### DATASET CONTENT

_ _ _ _ _

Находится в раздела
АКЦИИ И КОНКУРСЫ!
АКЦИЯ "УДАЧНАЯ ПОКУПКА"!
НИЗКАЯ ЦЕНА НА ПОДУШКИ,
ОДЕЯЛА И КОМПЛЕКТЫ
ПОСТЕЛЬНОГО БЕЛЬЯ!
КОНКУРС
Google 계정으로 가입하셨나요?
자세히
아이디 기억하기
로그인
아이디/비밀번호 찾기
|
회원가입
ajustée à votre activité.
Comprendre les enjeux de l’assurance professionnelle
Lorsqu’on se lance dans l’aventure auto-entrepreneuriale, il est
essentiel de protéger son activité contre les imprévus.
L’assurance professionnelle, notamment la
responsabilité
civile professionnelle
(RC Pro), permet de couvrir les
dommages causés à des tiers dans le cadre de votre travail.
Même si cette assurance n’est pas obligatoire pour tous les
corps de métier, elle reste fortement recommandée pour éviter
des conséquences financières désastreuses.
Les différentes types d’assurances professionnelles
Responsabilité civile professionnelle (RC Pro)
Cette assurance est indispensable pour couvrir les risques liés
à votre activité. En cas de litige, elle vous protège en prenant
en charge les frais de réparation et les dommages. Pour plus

_ _ _ _ _

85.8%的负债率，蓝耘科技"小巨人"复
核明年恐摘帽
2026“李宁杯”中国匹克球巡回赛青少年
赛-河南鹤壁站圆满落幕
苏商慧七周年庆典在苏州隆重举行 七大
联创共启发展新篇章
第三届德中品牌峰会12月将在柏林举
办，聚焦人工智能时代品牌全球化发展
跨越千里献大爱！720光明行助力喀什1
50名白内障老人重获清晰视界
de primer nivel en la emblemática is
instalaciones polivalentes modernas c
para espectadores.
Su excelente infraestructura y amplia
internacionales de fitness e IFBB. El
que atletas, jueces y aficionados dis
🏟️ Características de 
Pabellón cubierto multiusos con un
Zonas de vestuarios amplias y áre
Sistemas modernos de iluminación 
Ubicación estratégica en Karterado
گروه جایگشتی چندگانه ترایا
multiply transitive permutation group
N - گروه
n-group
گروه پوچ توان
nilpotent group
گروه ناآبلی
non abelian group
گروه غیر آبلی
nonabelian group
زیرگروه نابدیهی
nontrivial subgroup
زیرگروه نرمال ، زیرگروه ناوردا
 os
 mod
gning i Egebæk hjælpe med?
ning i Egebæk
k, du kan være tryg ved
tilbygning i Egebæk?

_ _ _ _ _

### DIRECTIONS FOR THIS TASK
Beginning at the line containing "Находится в раздела" and ending after the line containing "à votre activité. En", reproduce those lines with "imprévus" replaced by "aléas", leaving everything else unchanged.

### TASK RESPONSE
Находится в раздела
АКЦИИ И КОНКУРСЫ!
АКЦИЯ "УДАЧНАЯ ПОКУПКА"!
НИЗКАЯ ЦЕНА НА ПОДУШКИ,
ОДЕЯЛА И КОМПЛЕКТЫ
ПОСТЕЛЬНОГО БЕЛЬЯ!
КОНКУРС
Google 계정으로 가입하셨나요?
자세히
아이디 기억하기
로그인
아이디/비밀번호 찾기
|
회원가입
ajustée à votre activité.
Comprendre les enjeux de l’assurance professionnelle
Lorsqu’on se lance dans l’aventure auto-entrepreneuriale, il est
essentiel de protéger son activité contre les aléas.
L’assurance professionnelle, notamment la
responsabilité
civile professionnelle
(RC Pro), permet de couvrir les
dommages causés à des tiers dans le cadre de votre travail.
Même si cette assurance n’est pas obligatoire pour tous les
corps de métier, elle reste fortement recommandée pour éviter
des conséquences financières désastreuses.
Les différentes types d’assurances professionnelles
Responsabilité civile professionnelle (RC Pro)
Cette assurance est indispensable pour couvrir les risques liés
à votre activité. En cas de litige, elle vous protège en prenant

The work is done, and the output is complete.